> _WHAT TO DO_:
Work through the entries below and show every line in which "stop" is found.

+++++

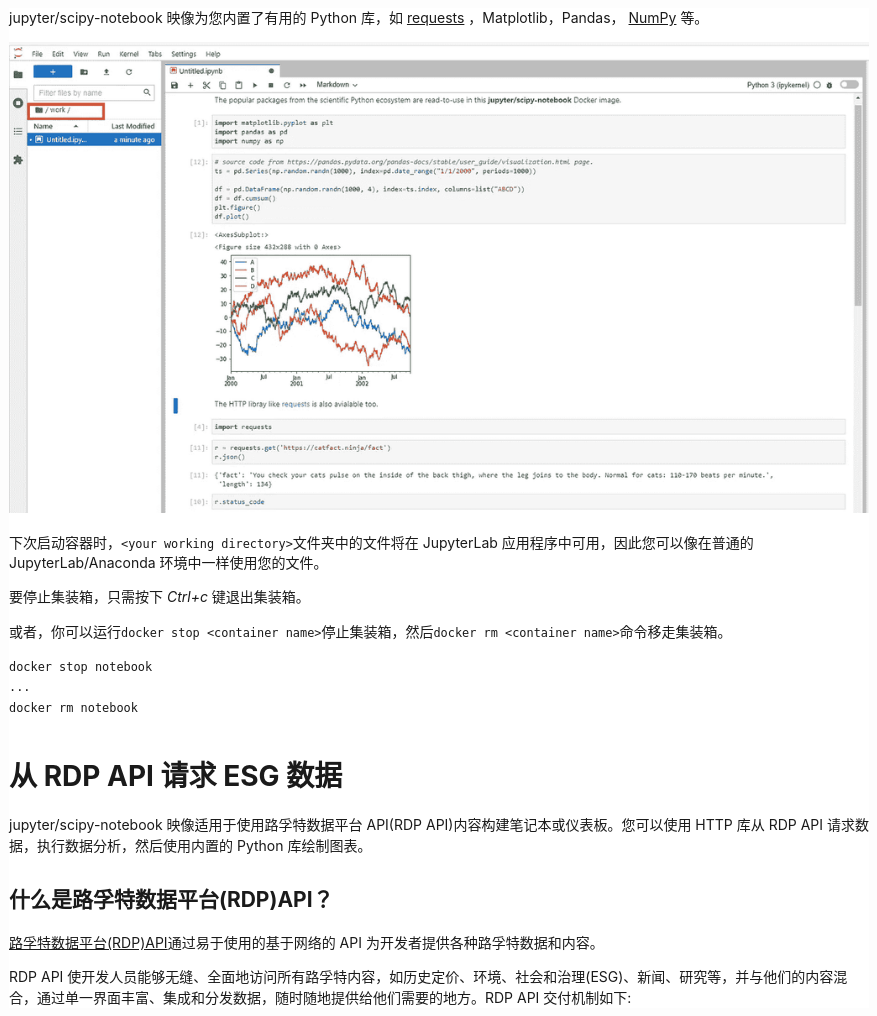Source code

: jupyter/scipy-notebook 映像为您内置了有用的 Python 库，如 [requests](https://docs.python-requests.org/en/master/) ，Matplotlib，Pandas， [NumPy](https://numpy.org/) 等。

![](img/5f8becac9436f56ea5306bfa783aec89.png)

下次启动容器时，`<your working directory>`文件夹中的文件将在 JupyterLab 应用程序中可用，因此您可以像在普通的 JupyterLab/Anaconda 环境中一样使用您的文件。

要停止集装箱，只需按下 *Ctrl+c* 键退出集装箱。

或者，你可以运行`docker stop <container name>`停止集装箱，然后`docker rm <container name>`命令移走集装箱。

```
docker stop notebook
...
docker rm notebook
```

# 从 RDP API 请求 ESG 数据

jupyter/scipy-notebook 映像适用于使用路孚特数据平台 API(RDP API)内容构建笔记本或仪表板。您可以使用 HTTP 库从 RDP API 请求数据，执行数据分析，然后使用内置的 Python 库绘制图表。

## 什么是路孚特数据平台(RDP)API？

[路孚特数据平台(RDP)API](https://developers.refinitiv.com/en/api-catalog/refinitiv-data-platform/refinitiv-data-platform-apis)通过易于使用的基于网络的 API 为开发者提供各种路孚特数据和内容。

RDP API 使开发人员能够无缝、全面地访问所有路孚特内容，如历史定价、环境、社会和治理(ESG)、新闻、研究等，并与他们的内容混合，通过单一界面丰富、集成和分发数据，随时随地提供给他们需要的地方。RDP API 交付机制如下:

+++++

> _TASK ANSWER_:
或者，你可以运行`docker stop <container name>`停止集装箱，然后`docker rm <container name>`命令移走集装箱。
docker stop notebook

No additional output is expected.